Microsoft has released the latest version of its Phi-3.5 small language model. This new version is a significant upgrade over the previous generation, outperforming small models from major players like Google, OpenAI, Mistral, and Meta on several important metrics.
Phi-3.5 is available in 3.8 billion, 4.15 billion and 41.9 billion parameter versions. All three versions are available for free download and can be run using a local tool like Ollama.
It performed particularly well in reasoning, being beaten only by GPT-4o-mini among the best small models. It also performed well on math tests, far outperforming Llama and Gemini.
Small language models like Phi-3.5 demonstrate efficiency improvements in AI and add credence to OpenAI CEO Sam Altman's goal of creating intelligence that is too cheap to measure.
What's new in Phi-3.5
🔥 The new Phi-3.5 models are now in the Open LLM leaderboard! • Phi-3.5-MoE-instruct leads all Microsoft models with an average score of 35.1, ranking 1st in category 3B and 10th among all chat models • Phi-3.5-mini-instruct scored 27.4 points, taking 3rd place in category 3B… pic.twitter.com/yNcOR2bcxXAugust 22, 2024
Phi-3.5 comes in a vision model version that can understand images and not just text, as well as a mix of expert models to distribute learning tasks across different subnetworks for more efficient processing.
The mixture of expert models outperforms Gemini Flash 1.5, which is the model used in the free version of the Gemini chatbot on several benchmarks and has a large context window of 128,000. While this is significantly smaller than Gemini itself, it is on par with ChatGPT and Claude.
The main advantage of a very small model like the one I installed is that it could be paired with an app or even installed on an IoT device like a smart doorbell. This would allow facial recognition without sending data to the cloud.
The smallest model was trained on 3.4 trillion data tokens using 512 Nvidia H100 GPUs over 10 days. The expert model mixture consisted of 16 models with 3.8 billion parameters, used 4.9 trillion tokens, and took 23 days to train.

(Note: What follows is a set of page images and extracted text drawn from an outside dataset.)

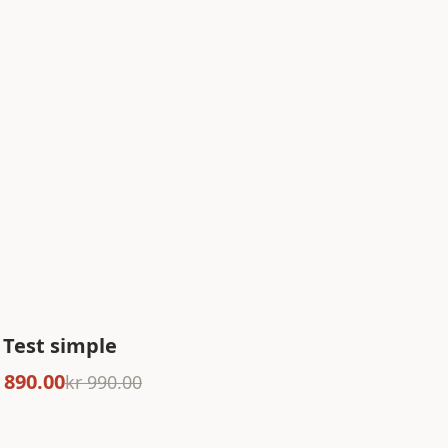
Test simple
 890.00
kr 990.00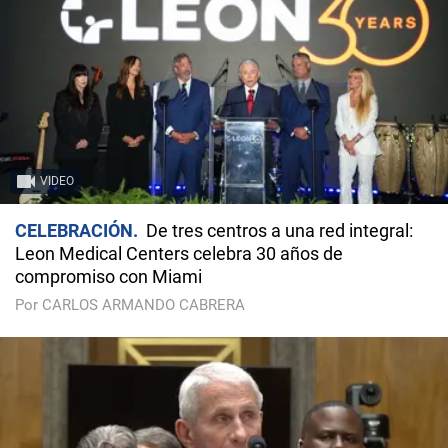
VIDEO
CELEBRACIÓN
De tres centros a una red integral:
Leon Medical Centers celebra 30 años de
compromiso con Miami
Por CARLOS ARMANDO CABRERA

How well does Phi-3.5 actually work?
I installed and ran the smaller 3.8 billion parameter version of Phi-3.5 on my laptop and found it less impressive than the benchmarks suggest. While it is verbose in its responses, the wording often left much to be desired and it struggled with some simple tests.

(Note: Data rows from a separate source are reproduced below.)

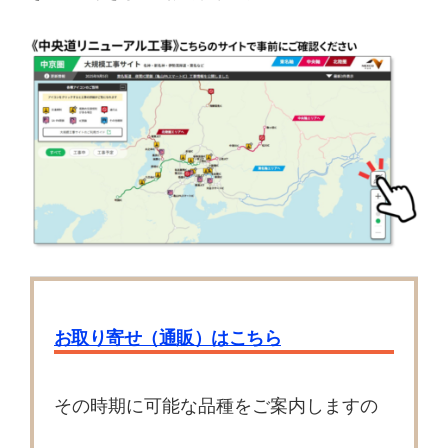
お取り寄せ（通販）はこちら
その時期に可能な品種をご案内しますの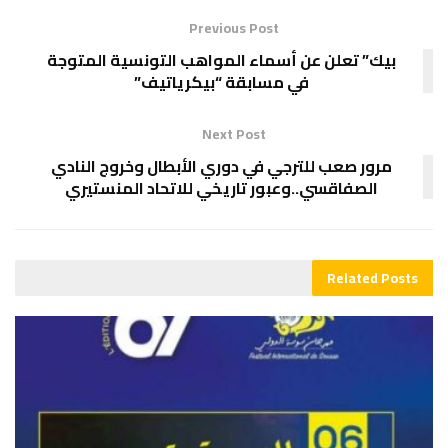
Previous Post
بيك” تعلن عن أسماء المواهب التونسية المتوجة
في مسابقة “بيكرياتيف”
Next Post
مرور صعب للترجي في دوري الأبطال وخروج النادي
الصفاقسي..وعبور تاريخي للاتحاد المنستيري
Related
Posts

I asked him a classic question: “Write a short one-sentence story in which the first letter of a word is the same as the last letter of the previous word.” Even after clarification, it failed miserably.
I haven't tried the larger mix of expert models. However, I'm told that, judging by benchmarks, it addresses some of the issues with the version of the model I tried. Benchmarks suggest that its output will be similar in quality to OpenAI's GPT-4o-mini, the version that ships with the free version of ChatGPT.
One area that seems to outperform GPT-4o-mini is STEM and social sciences. Its architecture allows it to maintain efficiency while handling complex AI tasks in different languages.